“Venus Decomposing,” an ink and collage-based art piece created by Rochester-based artist Rivka Simcha ’14, piqued our interest when it won the Hartnett Gallery’s “Hartnett Award” for “experimental, curious work” last month. 

Simcha has experience in multiple artistic forms, including theatre, music, and, of course, the studio arts. She is actively involved in the theatre troupe The Velvet Noose and works at the Memorial Art Gallery

Formed from the scraps of Simcha’s old work and found objects, “Venus Decomposing” melds together materials including gems, magazine scraps, and classic ink — embodying even in its process the cycle of deconstruction and reconstruction it comments on visually. Even the piece’s gorgeous frame, an ornate mirror repurposed into a canvas, originally came to Simcha when she found it on the side of the road.

“Venus Decomposing” was created under the name  Shulamith in Shadow —  a pseudonym she uses with a rich history rooted in literature and art. The piece and identity relate to Simcha’s Jewish identity and to one of her inspirations, Anslem Kiefer, a German painter and sculptor. Kiefer’s painting “Sulamith” —  based on a poem called “Death Fugue” written by Paul Celan — depicts a German Soldier memorial from a darker perspective, one sensitive to the atrocities inseparable from the monument. The piece taps into the ideas of death and grief that steep Simcha’s work as well, and she mentioned that she was “enchanted by that piece at the time… as I reflected on the nature of my work which is about grief and transformation and how we can make it out of the more painful places of life.” 

Simcha talked at length about how art has impacted her life and about other forms of media that bring a deeper meaning into her work.  The darker themes and collision of boundaries present in many of her pieces also mark the works that inspire her, like the films of David Lynch — known for his work on the television show “Twin Peaks,” and films like “Blue Velvet” and “Eraserhead,” all of which toe boundaries between the surreal and the mundane. She also finds inspiration in HP Lovecraft’s works. 

When speaking with the Campus Times, Simcha reflected upon the piece’s process with both content but also an understandable frustration. The project seemed to have a mind of its own — she described it as “…the monster in her attic that [she] had to go upstairs and feed.” She noted how much the piece warped throughout her process, how many of the first clippings were almost unidentifiable by the time she laid down her final touches. The challenge for the artist lies not only in envisioning the finalized piece, but in learning to let go of her past work in exchange for something new. As Simcha put it, “I wanted a creepy beautiful person to live in that frame, and I kind of pulled it out.”

Simcha found the sentiment of “Venus Decomposing” during the experience of building the piece. Its synthesis started with concrete goals — to merge images of beauty with those of revulsion, as exemplified in the finished product’s juxtaposition of old jewelry, gems, and Venus herself with decaying flesh, worms, and bone.
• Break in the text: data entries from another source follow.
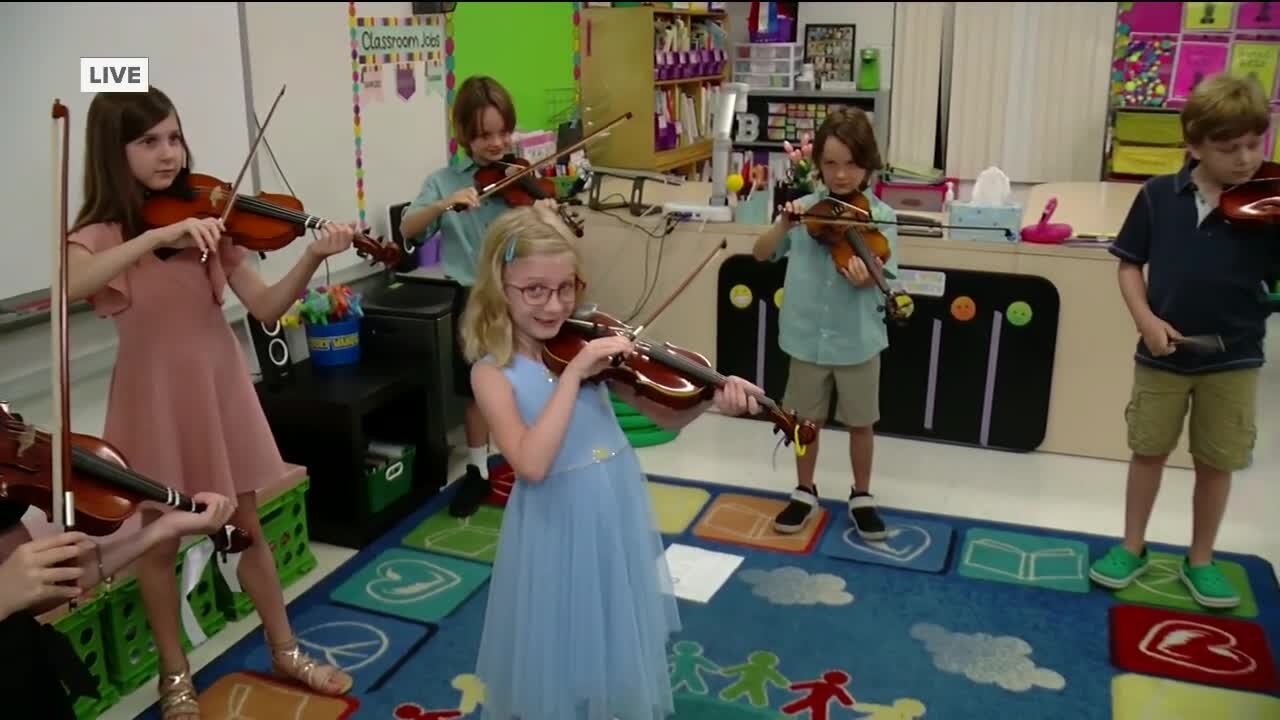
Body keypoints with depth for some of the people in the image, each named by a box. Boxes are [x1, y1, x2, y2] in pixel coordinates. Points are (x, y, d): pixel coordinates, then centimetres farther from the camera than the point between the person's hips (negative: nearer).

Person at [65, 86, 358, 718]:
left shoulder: (206, 218, 1)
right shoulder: (98, 235, -8)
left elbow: (265, 307, -7)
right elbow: (66, 288, -32)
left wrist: (312, 258, -24)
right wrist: (158, 235, -39)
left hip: (219, 387, 3)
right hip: (154, 397, -2)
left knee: (247, 527, 13)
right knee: (159, 542, 9)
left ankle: (285, 651, 29)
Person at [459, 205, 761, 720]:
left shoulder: (591, 343, -2)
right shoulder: (493, 372, -13)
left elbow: (665, 415, -1)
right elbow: (531, 464, -27)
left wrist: (710, 399, -22)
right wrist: (574, 371, -28)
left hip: (619, 514, 4)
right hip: (556, 526, -4)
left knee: (622, 646, 21)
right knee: (556, 659, 12)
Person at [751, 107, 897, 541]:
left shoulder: (879, 216, -8)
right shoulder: (805, 208, -2)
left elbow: (884, 276, -14)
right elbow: (760, 254, 0)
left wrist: (866, 276, -37)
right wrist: (784, 225, -18)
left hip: (858, 338, -1)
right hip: (808, 334, 1)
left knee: (860, 422, 13)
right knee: (807, 419, 15)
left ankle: (861, 496, 32)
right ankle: (804, 493, 33)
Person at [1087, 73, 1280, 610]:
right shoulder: (1158, 195, -6)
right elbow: (1129, 264, 1)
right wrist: (1145, 319, -12)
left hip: (1233, 357, 0)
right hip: (1163, 353, 0)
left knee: (1216, 463, 12)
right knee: (1148, 451, 14)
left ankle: (1200, 561, 30)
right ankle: (1132, 547, 30)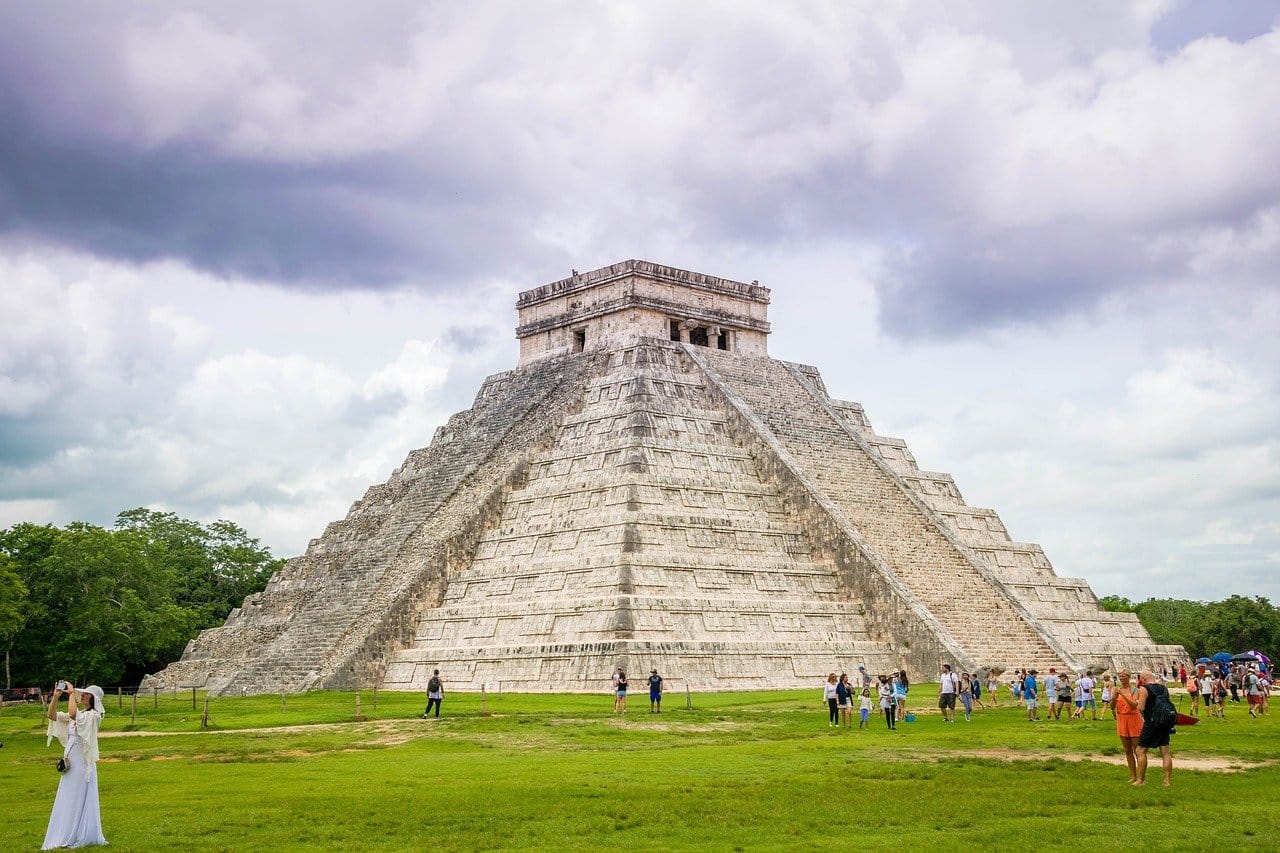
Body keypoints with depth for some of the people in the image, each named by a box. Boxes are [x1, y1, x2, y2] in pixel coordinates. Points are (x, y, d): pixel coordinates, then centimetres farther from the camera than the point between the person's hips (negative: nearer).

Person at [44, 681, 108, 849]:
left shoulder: (93, 716, -11)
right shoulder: (76, 715, 14)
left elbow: (72, 714, -29)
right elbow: (52, 716, 7)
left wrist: (72, 693, -18)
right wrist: (56, 696, -3)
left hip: (83, 764, -8)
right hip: (70, 764, 8)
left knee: (79, 801, -4)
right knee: (67, 801, 12)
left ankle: (82, 837, 3)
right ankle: (66, 837, 18)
Yet, the emotional process of the piece and the creature that Simcha formed on the canvas became one resonant with her own experience as a woman. Although it wasn’t Simcha’s explicit intention, “Venus Decomposing” addresses the darker aspects of love and the grief that one goes through to see their emotions entirely realized. 

An aspect Simcha honed in on was the depiction of Venus –– the goddess of love, beauty, and sex –– and how her decomposition brought a critique and complexification of the concepts Venus stands for. 
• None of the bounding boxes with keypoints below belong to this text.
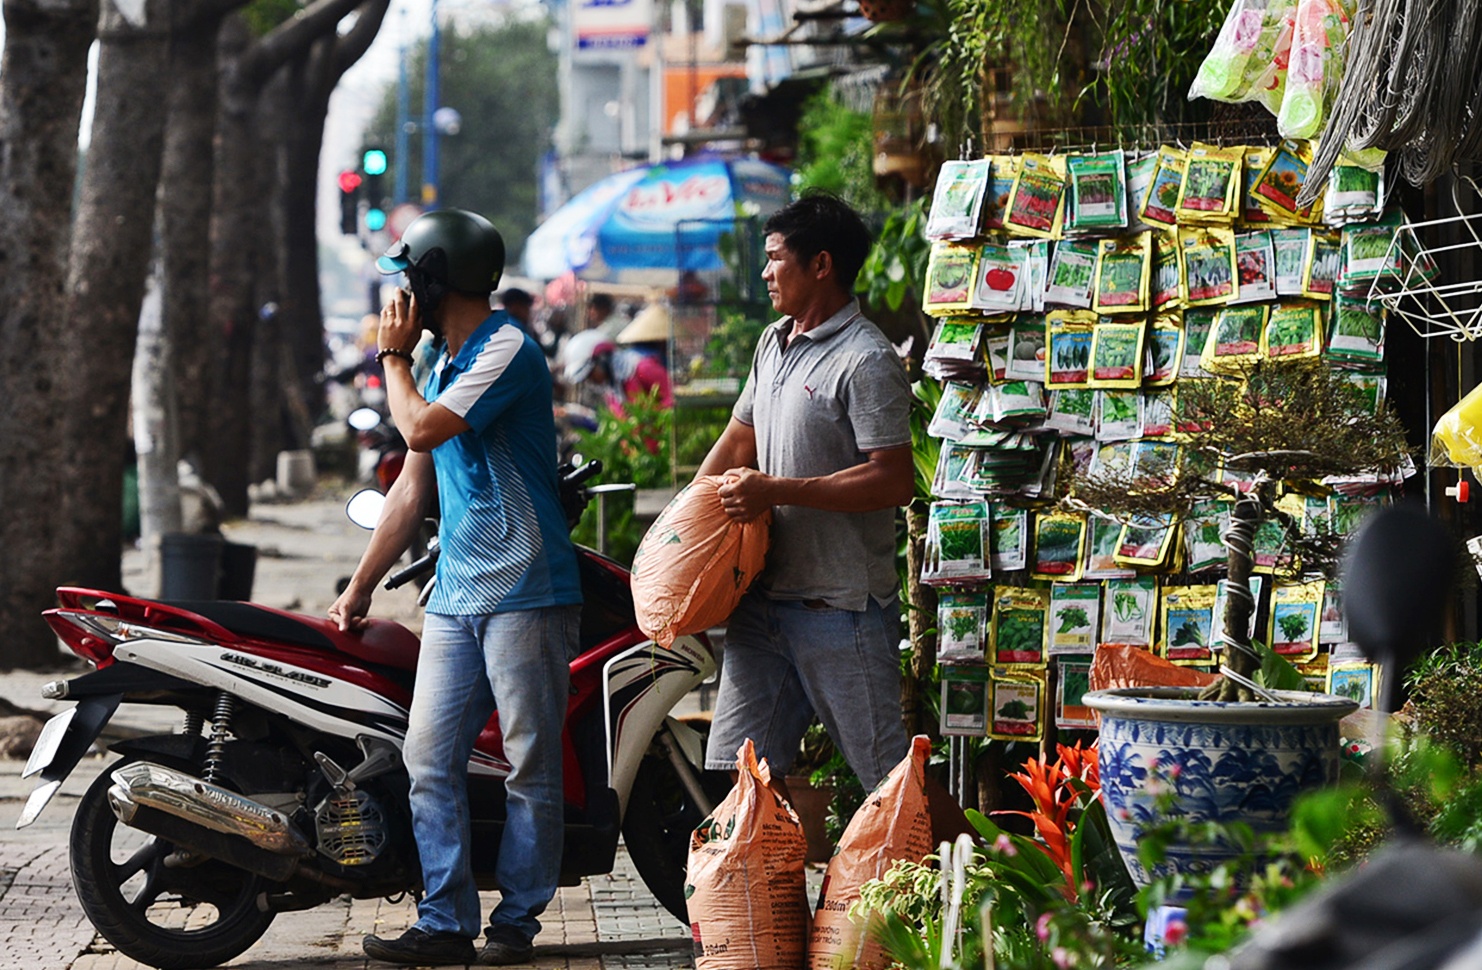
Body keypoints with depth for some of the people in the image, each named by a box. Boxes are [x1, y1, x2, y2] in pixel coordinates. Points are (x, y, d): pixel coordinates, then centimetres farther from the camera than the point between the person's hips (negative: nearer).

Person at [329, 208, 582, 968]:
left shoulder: (507, 351, -9)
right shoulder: (444, 368, 19)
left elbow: (422, 428, -18)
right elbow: (413, 488, 23)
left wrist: (393, 357, 0)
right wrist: (359, 588, 22)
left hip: (524, 592, -9)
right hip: (455, 594, 9)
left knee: (530, 765, -1)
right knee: (429, 760, 1)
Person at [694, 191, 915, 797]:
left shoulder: (865, 361, -14)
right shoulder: (774, 343, 15)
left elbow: (894, 481, -21)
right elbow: (738, 440, 26)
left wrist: (775, 491, -20)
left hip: (842, 605, -9)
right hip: (765, 597, 9)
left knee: (886, 774, -4)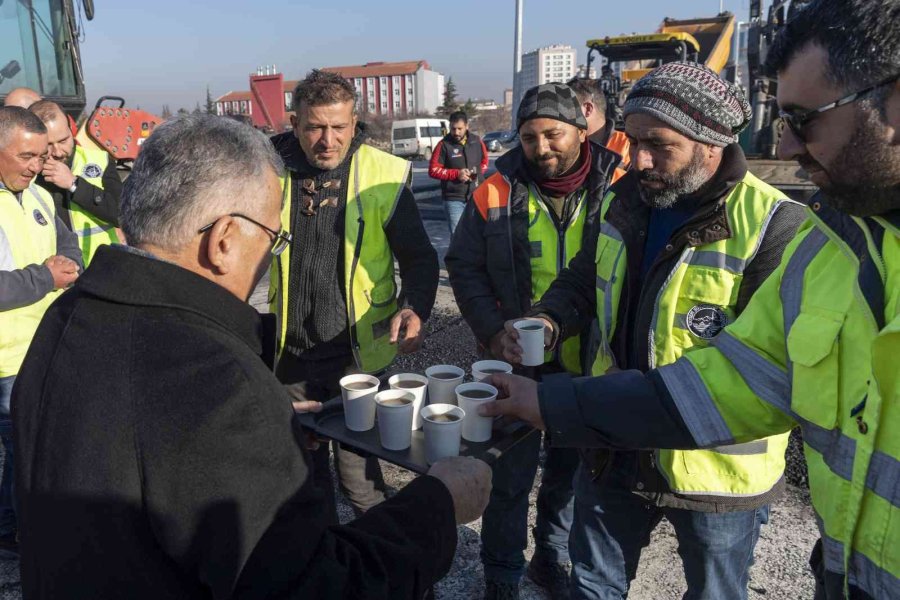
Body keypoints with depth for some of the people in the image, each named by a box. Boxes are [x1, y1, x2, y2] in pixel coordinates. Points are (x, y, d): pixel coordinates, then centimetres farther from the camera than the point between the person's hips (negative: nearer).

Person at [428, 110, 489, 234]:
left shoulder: (477, 141, 4)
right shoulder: (444, 145, -7)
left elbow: (485, 160, 21)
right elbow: (433, 170, -7)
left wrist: (479, 172, 0)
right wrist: (456, 174, -15)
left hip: (476, 197, 4)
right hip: (454, 199, -3)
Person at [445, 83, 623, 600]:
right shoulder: (498, 191, -7)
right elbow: (465, 266, 1)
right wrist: (493, 331, -10)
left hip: (591, 365, 1)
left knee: (571, 471, 20)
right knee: (511, 476, 10)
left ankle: (554, 557, 45)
“In Venus, in love and beauty, there’s that idea of nurturing and love as this nurturing force…  we are all drawn to beauty and it’s all very beaut[iful], and what about the shadow side of all those things?” 

She discussed the more difficult side to love and motherhood, how feeling unsupported can lead to mental health struggles, and how she has come face to face with that experience. Simcha said there is a certain beauty in portraying the “shadow side to things.”

“Venus Decomposing” captures this dual nature of love and beauty right alongside the metamorphosing nature of these concepts. 

“She’s frozen in time and she’s transforming into something else… she’s frozen in this cycle,” she said of Venus.

Akin to her depiction of Venus, Simcha’s art finds itself in a constant cycle of change and growth. Her recent work, including “Venus Decomposing,” marks an era of mixed media exploration for her in which she often breaks apart and reforms old works with a new eye. She quoted poet Rainer Maria Rikle: “No feeling is final.” She wishes for her art to express the hope embedded in change, to express how this iteration of Venus, just like the present iterations of ourselves, are forever in motion through time.